Kumulacja emocji nastąpiła podczas zakończenia roku szkolnego, kiedy wszyscy spotkali się podczas uroczystości. 

Podczas rozdania świadectw Emily [przyp.red. macocha], chciała zrobić sobie zdjęcie z chłopcami, ale odmówili. Kiedy powiedziała im, że muszą, odpowiedzieli, że nie jest ich matką i nie może im rozkazywać. Zarówno ona, jak i mąż wpadli w furię i kazali mi zwrócić im uwagę

- żaliła się mama. Odmówiła ukarania swoich dzieci, bo według niej nie zrobili niczego złego. 

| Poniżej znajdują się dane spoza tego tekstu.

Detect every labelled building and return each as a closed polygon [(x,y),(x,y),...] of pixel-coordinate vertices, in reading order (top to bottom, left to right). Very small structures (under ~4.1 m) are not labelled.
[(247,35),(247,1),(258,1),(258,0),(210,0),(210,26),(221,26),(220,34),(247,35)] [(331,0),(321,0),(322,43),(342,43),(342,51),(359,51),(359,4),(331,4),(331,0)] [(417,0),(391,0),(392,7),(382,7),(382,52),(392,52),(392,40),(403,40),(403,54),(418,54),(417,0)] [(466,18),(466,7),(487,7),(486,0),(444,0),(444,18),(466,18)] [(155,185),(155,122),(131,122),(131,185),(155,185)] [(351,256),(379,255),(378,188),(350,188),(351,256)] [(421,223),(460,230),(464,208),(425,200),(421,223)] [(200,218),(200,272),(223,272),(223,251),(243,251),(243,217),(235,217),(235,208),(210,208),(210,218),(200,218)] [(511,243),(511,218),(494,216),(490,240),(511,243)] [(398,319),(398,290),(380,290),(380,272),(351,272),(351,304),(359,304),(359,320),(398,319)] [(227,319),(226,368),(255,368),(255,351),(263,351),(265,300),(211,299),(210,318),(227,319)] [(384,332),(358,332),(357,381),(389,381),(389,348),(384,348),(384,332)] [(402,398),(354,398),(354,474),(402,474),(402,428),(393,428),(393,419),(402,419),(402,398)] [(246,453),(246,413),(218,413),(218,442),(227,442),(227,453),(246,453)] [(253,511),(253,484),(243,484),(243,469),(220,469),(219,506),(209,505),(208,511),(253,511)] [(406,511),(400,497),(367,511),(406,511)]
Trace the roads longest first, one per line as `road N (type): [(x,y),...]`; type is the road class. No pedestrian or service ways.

Jak podkreślają eksperci, na pierwszym etapie budowania rodziny patchworkowej problemem bywa egocentryzm zakochanej pary. Partnerzy widzą swoją przyszłość w różowych barwach i myślą, że dzieci są na tyle duże, żeby zrozumieć, co się dzieje. Jednak zwykle tak nie jest i potrzebują ogromnego wsparcia, a przede wszystkim ich środowisko powinno wykazać się cierpliwością i życzliwością. Zmuszanie dzieci do udawania, że ich relacja rodzinna się nie zmieniła i wszyscy się lubią i kochają, może przynieść odwrotny skutek.